__CONSIGNES__.
a: Veuillez reporter le passage du segment du document qui va de « Je me félicite » jusqu'à « pour la Géorgie! » inclus, sans rien y changer.
b: Repérez dans les entrées chaque ligne contenant la chaîne « tempo », puis recopiez-les toutes.

__SEGMENT DU DOCUMENT__.
Je me félicite de ce que mon excellente amie, Mme Tevdoradze, ne se montre pas trop critique ici, à Strasbourg; elle a généralement plus de «mordant» lorsqu’elle se trouve sur la scène géorgienne! Nous devrions passer un peu plus de temps ensemble, ici même. En tout cas, si vous vouliez bien la maintenir en poste à Strasbourg, ce serait également un atout pour la Géorgie!

M. AKHVLEDIANI (Géorgie) (traduction)

Je voudrais tout d’abord vous féliciter, Monsieur le Président, de votre victoire aux élections, qui est aussi une victoire pour toute la Géorgie. Le fait que vous rendiez visite au Conseil de l’Europe immédiatement après votre confirmation officielle est plus que symbolique. Je souhaite donc également vous demander quel type de soutien peut, selon vous, nous apporter le Conseil de l’Europe afin de résoudre la question de l’intégrité territoriale de la Géorgie et de la démocratisation de nos régions.

__EXTRAITS DES DONNÉES__.
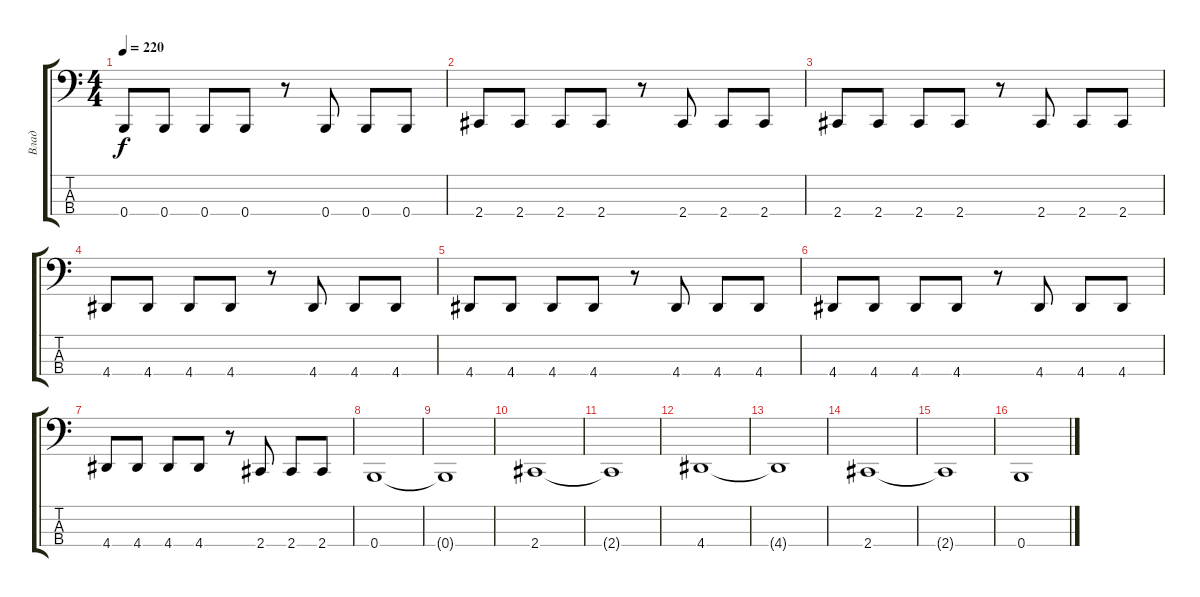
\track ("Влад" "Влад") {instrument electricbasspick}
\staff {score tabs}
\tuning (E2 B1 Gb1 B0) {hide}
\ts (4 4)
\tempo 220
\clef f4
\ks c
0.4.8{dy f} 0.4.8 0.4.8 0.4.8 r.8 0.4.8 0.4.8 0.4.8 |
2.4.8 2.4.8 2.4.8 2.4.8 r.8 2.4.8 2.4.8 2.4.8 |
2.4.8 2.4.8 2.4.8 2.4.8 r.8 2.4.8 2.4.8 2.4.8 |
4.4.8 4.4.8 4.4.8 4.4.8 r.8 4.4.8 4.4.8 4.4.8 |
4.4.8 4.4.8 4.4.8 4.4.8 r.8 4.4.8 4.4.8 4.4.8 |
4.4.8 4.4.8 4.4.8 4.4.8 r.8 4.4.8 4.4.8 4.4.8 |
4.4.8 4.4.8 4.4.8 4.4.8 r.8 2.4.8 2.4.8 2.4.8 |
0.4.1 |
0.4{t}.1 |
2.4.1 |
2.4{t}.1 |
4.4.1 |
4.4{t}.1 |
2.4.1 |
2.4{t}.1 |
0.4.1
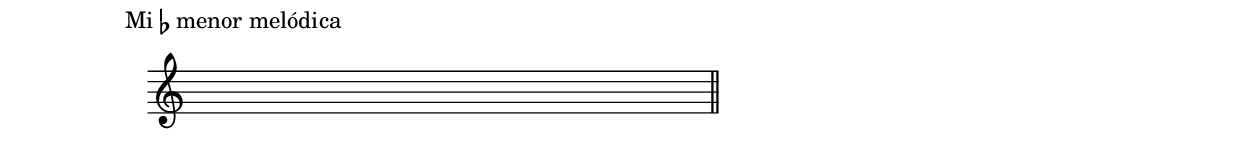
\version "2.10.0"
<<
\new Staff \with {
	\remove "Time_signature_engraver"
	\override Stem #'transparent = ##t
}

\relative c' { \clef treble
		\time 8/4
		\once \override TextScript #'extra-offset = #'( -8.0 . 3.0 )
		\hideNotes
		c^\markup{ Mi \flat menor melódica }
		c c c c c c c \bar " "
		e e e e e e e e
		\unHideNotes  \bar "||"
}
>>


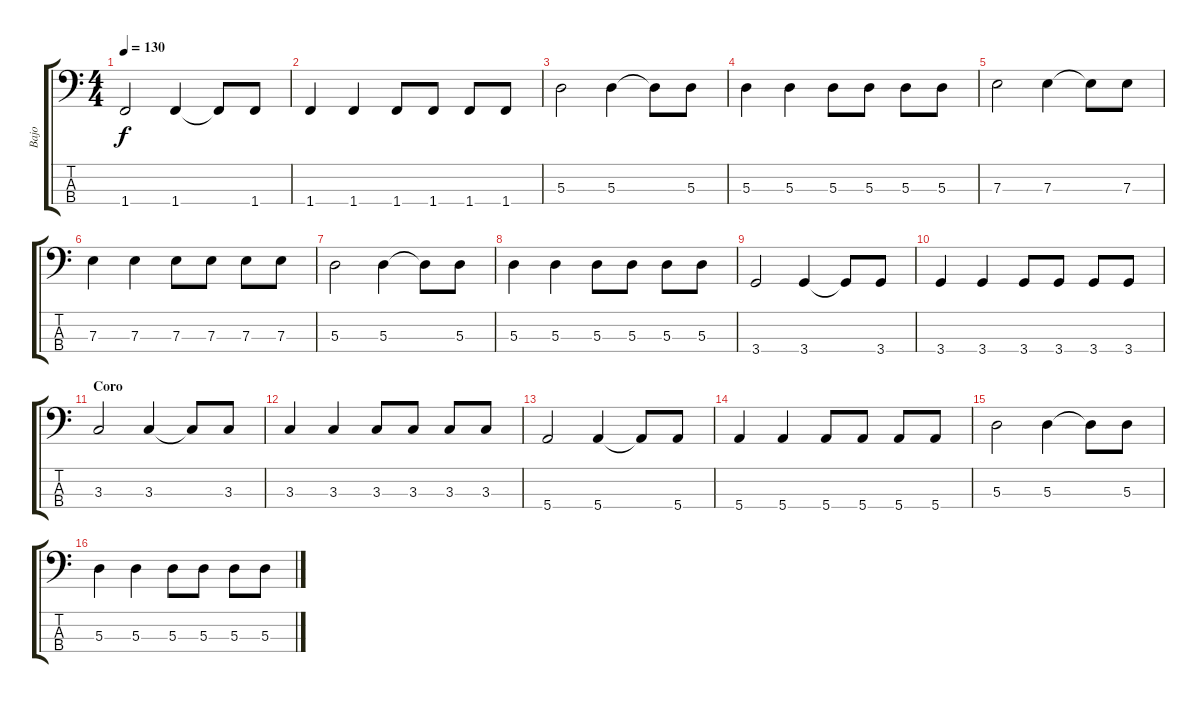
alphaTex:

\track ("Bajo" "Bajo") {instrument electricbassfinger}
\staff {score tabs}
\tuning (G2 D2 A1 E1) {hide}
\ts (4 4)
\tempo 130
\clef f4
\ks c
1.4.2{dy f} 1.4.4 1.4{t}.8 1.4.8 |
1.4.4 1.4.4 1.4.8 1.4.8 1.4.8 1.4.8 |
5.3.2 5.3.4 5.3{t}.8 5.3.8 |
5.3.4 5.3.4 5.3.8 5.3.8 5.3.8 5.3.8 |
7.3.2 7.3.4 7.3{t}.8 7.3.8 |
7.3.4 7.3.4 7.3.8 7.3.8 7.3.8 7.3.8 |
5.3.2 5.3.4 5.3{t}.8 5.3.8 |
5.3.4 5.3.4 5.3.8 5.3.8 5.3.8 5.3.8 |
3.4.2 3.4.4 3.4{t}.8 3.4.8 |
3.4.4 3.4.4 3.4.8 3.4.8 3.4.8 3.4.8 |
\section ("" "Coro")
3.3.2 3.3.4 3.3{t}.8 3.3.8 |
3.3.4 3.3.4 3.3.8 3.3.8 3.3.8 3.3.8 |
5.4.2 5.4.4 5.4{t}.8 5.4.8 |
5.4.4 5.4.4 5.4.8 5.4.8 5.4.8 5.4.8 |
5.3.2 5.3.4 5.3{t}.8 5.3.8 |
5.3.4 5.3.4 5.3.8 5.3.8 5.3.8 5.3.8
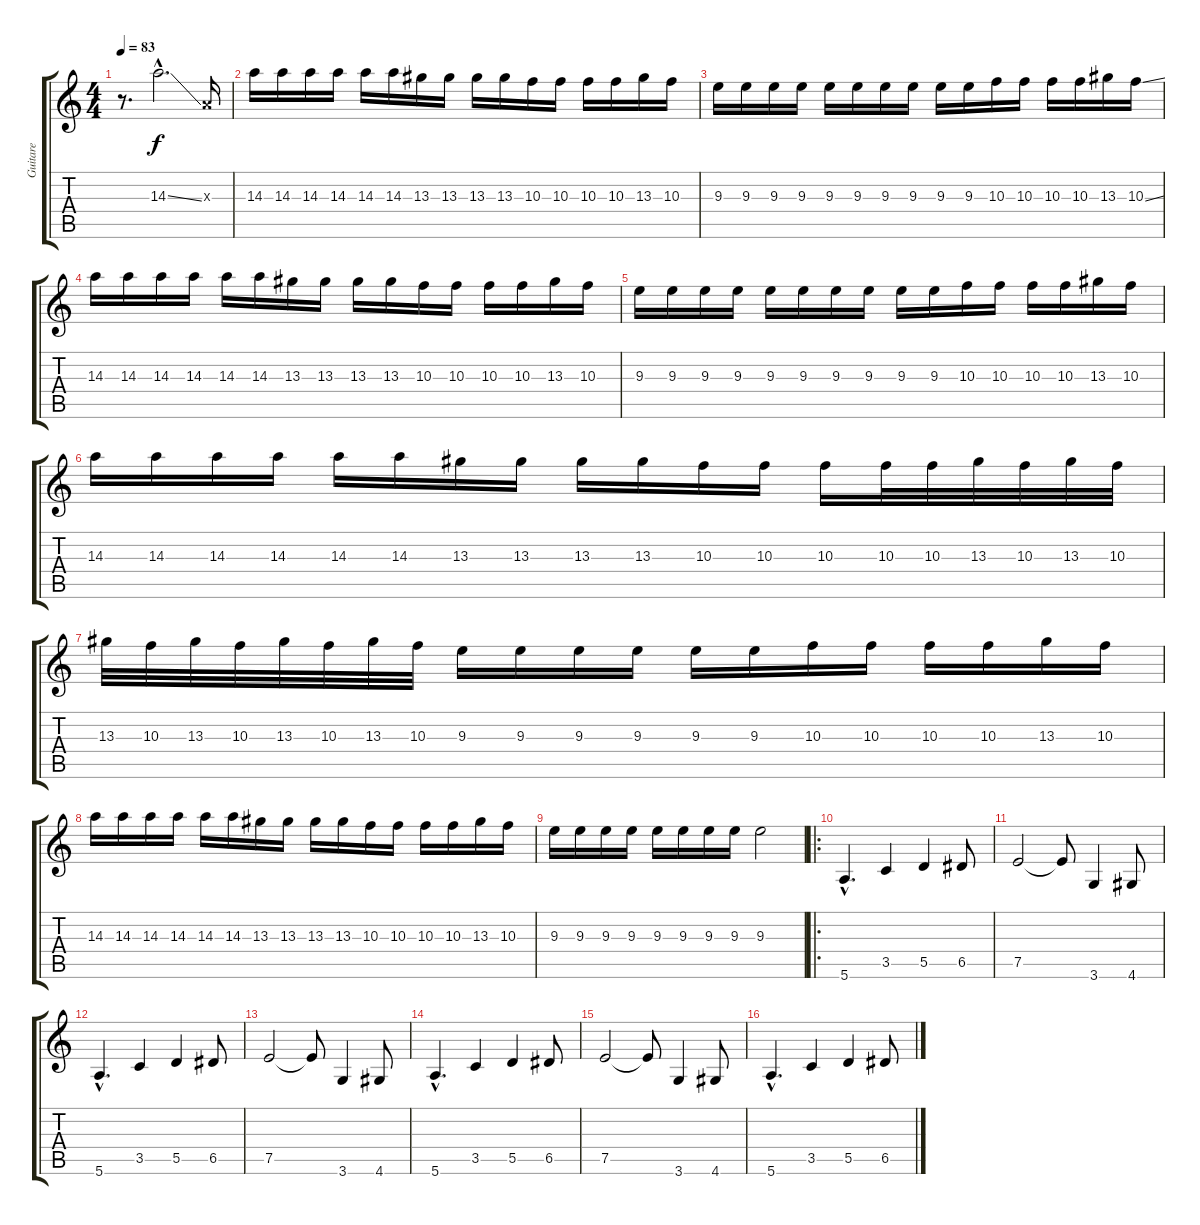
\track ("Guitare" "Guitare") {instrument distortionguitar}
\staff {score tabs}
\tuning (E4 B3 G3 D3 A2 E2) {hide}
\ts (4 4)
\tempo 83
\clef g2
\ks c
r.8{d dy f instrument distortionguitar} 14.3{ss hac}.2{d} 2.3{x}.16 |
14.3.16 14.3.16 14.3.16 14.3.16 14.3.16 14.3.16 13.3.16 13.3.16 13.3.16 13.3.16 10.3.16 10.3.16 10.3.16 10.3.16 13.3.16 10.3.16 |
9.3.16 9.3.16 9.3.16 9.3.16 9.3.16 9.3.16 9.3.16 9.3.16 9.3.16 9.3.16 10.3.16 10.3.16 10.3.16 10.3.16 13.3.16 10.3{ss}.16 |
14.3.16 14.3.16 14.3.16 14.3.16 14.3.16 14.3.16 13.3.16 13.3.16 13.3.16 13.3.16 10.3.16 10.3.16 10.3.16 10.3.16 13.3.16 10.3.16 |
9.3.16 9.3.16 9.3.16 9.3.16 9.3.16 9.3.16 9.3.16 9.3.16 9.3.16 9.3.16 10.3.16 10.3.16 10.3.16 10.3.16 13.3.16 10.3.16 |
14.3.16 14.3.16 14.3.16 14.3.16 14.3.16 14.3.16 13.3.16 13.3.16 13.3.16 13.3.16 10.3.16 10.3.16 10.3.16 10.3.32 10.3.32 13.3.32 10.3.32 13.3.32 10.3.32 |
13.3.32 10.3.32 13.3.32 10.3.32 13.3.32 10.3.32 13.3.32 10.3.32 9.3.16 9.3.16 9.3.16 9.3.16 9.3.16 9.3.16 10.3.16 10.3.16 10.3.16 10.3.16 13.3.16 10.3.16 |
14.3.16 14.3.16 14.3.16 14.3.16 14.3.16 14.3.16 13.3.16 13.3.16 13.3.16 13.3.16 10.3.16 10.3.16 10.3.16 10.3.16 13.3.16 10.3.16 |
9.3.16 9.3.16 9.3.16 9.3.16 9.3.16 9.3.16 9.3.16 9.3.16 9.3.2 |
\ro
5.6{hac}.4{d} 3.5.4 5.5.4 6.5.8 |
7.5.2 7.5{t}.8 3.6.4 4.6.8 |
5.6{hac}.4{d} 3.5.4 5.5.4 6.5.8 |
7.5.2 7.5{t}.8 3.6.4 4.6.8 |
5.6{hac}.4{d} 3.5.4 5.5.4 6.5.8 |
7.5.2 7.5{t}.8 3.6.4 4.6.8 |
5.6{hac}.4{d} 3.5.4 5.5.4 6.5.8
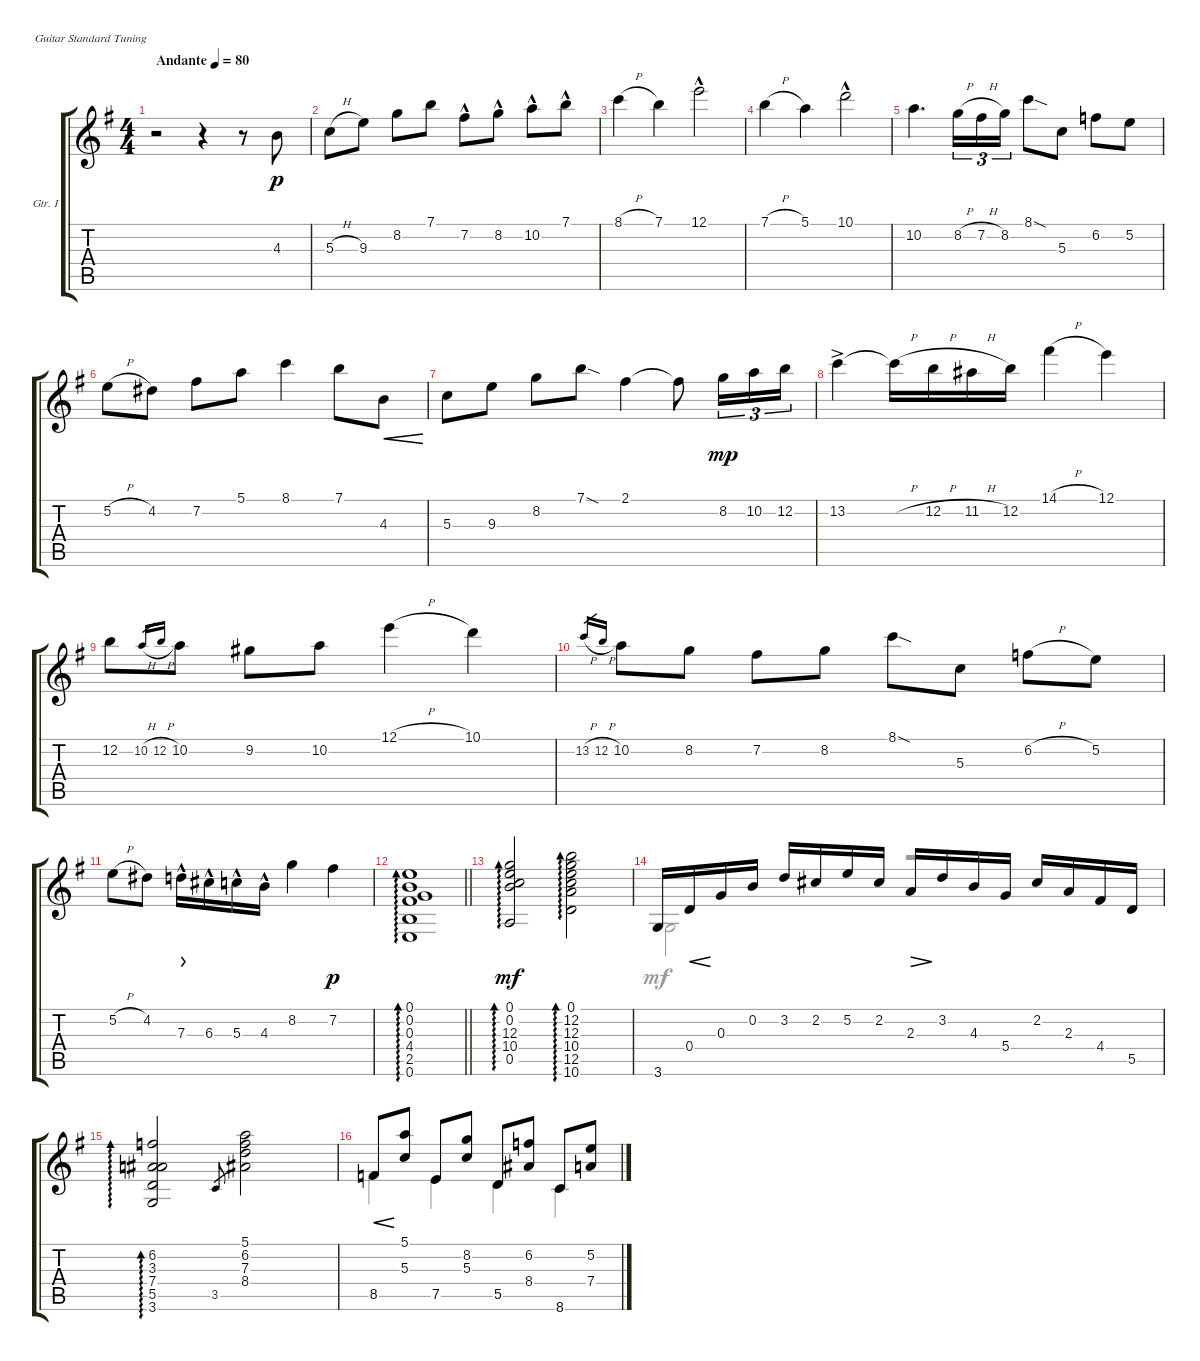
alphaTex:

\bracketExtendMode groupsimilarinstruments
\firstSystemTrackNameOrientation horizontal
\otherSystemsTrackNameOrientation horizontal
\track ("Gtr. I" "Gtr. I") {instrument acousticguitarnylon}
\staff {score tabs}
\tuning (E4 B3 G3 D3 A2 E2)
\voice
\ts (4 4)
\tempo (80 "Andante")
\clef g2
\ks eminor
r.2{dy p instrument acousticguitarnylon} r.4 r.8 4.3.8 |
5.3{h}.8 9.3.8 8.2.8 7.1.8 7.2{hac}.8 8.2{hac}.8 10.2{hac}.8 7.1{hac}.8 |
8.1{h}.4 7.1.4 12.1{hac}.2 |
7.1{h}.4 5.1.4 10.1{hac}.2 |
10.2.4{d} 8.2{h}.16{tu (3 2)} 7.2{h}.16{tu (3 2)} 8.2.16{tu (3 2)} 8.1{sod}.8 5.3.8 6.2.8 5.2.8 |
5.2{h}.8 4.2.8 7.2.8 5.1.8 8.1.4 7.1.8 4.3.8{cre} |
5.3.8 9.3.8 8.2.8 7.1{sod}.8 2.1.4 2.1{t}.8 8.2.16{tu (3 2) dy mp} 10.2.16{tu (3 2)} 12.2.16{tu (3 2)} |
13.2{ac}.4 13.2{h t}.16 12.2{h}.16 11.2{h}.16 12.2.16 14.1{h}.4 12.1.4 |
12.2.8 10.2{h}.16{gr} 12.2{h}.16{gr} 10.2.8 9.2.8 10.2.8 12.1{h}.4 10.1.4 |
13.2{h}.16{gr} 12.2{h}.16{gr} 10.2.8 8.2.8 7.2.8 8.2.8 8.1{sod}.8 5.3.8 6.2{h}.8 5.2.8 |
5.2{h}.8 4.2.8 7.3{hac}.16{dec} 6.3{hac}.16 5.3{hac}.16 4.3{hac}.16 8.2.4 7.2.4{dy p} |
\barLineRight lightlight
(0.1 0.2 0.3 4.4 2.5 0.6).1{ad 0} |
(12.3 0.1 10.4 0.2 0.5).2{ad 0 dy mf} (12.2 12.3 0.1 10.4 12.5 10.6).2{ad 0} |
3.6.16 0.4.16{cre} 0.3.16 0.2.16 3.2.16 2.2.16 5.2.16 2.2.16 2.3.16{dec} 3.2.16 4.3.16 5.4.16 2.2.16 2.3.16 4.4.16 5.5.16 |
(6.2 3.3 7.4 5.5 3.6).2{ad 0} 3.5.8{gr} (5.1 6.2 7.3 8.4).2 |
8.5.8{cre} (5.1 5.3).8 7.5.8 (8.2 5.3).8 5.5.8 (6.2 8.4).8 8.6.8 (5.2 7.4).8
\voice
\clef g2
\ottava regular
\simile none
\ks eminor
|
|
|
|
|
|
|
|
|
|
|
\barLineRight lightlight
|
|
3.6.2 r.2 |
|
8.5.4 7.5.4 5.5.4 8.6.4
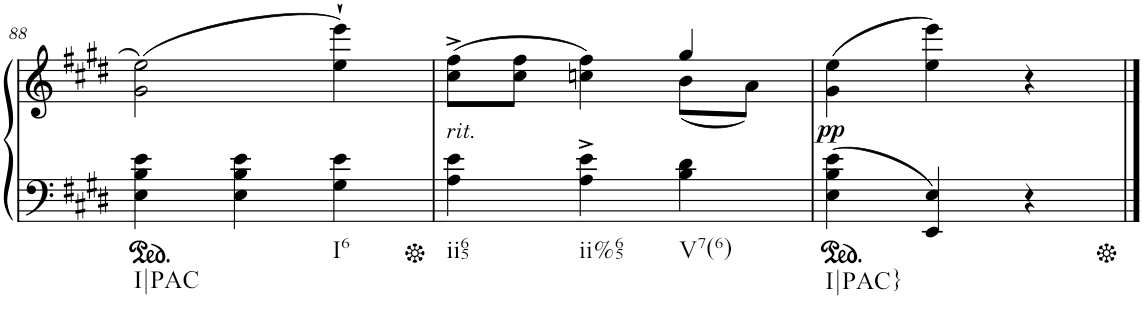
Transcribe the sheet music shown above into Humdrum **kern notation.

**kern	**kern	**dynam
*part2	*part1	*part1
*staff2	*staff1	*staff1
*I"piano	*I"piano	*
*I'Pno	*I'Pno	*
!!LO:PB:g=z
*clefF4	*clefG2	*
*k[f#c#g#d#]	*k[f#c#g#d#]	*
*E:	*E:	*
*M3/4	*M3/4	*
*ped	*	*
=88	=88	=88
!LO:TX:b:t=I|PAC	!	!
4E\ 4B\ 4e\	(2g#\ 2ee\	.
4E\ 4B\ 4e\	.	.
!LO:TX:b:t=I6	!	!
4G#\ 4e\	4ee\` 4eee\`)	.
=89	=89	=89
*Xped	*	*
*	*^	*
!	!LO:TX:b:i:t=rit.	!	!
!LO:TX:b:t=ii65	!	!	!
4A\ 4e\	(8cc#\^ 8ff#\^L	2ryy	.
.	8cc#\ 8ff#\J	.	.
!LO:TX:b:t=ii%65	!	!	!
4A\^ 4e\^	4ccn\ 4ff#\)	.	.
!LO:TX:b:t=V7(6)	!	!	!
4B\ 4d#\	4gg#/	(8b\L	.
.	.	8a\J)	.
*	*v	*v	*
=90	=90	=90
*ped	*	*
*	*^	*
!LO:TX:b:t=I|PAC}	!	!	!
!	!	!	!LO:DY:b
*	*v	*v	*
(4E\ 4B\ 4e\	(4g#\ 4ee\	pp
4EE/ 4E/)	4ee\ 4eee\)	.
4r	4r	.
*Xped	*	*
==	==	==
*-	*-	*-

__RÉPONSES CORRECTES__.
a:
Je me félicite de ce que mon excellente amie, Mme Tevdoradze, ne se montre pas trop critique ici, à Strasbourg; elle a généralement plus de «mordant» lorsqu’elle se trouve sur la scène géorgienne! Nous devrions passer un peu plus de temps ensemble, ici même. En tout cas, si vous vouliez bien la maintenir en poste à Strasbourg, ce serait également un atout pour la Géorgie!

b:
\tempo 220
\tempo 130
\tempo 83
\tempo (80 "Andante")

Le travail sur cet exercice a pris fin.